July 18th, 2007 at 7:29 pm
Murphy: You should submit that question for the next Presidential debate. The plans differ are similar but differ because of but not limited to the employer issue. All in all, I believe both Rudy and Mitt are excellent candidates when it comes to economic issues.
July 18th, 2007 at 8:55 pm
Any analogy between Rudy and Nixon is a narrow one, as Gary rightly recognized but as Gerson, not surprisingly, did not. Nixon and Giuliani cannot be analogized as occupying the same space in history; the former made his runs for the presidency first as a sitting veep and then as the nominee of the non-incumbent party, the latter is making his run as the former mayor of America’s largest city and is running for the incumbent party nod. Nixon and Rudy cannot be analogized economically; the former was a Keynesian, the latter is a Forbesian (heh). The sole analogy as far as Rudy and Nixon are concerned is the one that Gary identified: Rudy, like Nixon, is running as a friend to religious conservatives without actually being a religious conservative.
I’m not really sure why this would be a problem. The very fact that it’s being mentioned reminds me of a domestic squabble, where one spouse tells the other, “I don’t want you to to the laundry. I want you to WANT to do the laundry!” Here, religious conservatives don’t want Rudy to overturn Roe. They want him to WANT to overturn Roe. The whole thing seems a bit silly. As long as Roe gets overturned, what difference does it make how we got there?
Any religious conservatives who think that agreement over theology means agreement over politics need only look at one James Earl Carter to be quickly disabused of that notion.
July 18th, 2007 at 9:58 pm
DaveG: As long as Roe gets overturned, what difference does it make how we got there?
What makes you think Rudy would give us the overturning of Roe?
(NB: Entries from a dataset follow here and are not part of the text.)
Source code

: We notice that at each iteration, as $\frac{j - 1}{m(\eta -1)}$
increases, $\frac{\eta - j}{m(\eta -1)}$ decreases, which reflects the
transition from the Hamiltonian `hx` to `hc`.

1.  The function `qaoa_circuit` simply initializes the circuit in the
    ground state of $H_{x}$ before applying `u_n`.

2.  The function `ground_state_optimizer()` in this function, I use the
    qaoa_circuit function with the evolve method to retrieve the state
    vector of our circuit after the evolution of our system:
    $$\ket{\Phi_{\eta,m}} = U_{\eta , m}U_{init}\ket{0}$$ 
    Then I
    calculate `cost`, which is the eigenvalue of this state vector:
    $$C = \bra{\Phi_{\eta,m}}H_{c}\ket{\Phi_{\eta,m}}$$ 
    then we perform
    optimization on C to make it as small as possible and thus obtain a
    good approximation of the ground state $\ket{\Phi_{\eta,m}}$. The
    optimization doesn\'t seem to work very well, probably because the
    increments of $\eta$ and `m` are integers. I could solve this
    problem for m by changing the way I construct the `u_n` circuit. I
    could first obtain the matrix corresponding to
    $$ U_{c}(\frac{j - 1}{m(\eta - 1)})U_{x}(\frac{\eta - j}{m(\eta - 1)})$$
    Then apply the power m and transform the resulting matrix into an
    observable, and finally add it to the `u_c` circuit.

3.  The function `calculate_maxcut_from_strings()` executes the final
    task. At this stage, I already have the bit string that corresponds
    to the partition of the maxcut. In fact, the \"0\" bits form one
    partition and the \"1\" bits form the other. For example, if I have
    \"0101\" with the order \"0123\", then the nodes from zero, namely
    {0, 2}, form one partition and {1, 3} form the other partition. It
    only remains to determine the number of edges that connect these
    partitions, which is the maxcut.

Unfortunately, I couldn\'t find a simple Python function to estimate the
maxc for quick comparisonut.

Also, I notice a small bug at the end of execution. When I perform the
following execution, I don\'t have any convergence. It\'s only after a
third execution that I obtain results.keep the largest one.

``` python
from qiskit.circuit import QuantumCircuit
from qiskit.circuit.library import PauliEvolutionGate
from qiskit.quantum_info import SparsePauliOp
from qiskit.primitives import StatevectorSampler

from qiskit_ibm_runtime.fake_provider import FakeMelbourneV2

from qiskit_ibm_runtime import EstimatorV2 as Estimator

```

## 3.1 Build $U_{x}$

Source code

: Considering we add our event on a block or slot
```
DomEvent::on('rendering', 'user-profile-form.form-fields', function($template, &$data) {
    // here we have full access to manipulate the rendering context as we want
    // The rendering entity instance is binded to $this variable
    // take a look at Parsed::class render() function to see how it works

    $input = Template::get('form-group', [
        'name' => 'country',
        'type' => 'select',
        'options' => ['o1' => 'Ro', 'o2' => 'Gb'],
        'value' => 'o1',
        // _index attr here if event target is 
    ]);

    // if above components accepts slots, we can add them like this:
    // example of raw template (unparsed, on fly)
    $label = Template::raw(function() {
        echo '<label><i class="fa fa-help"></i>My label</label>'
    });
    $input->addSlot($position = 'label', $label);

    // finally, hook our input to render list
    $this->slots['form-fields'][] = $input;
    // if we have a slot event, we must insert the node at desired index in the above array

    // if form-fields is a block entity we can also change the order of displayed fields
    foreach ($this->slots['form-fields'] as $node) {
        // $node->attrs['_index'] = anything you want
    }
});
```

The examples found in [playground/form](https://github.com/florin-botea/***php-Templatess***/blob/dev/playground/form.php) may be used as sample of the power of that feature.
As far as he’s concerned, Roe is good constitutional law and the government is required to subsidize abortions. And that’s what he calls “strict constructionism”. So when he promises to appoint strict constructionist judges, he no doubt believes that such judges could potentially think that Roe is good law and requires subsidization too.
Then, of course, there are all the non-Roe related abortion issues. Such as innevitable legislative efforts at restricting or expanding abortion rights, and vision casting of the pro-life or pro-choice movement.
So it’s really not as cute an issue as wanting Rudy to want to do the laundry.
July 19th, 2007 at 7:00 am
DaveG,
Your laundry/Roe example is, quite simply, brilliant.
July 19th, 2007 at 8:54 am
#38 by DaveG: excellent points. the one about not just wanting Rudy to facilitate the overturning of Roe, but wanting him to WANT to facilitiate the overturning of Roe is accurate I believe. But, back to the Nixon analogy. The succinct point is that Nixon’s governing policies were opposite those on which he campaigned in ‘68. Rudy’s governing policies as Mayor were exactly those on which he campaigned. This is the key metric of
comparison (not the theological issue on which Gerson focuses) and here Rudy does not equate to Nixon but rather is the opposite.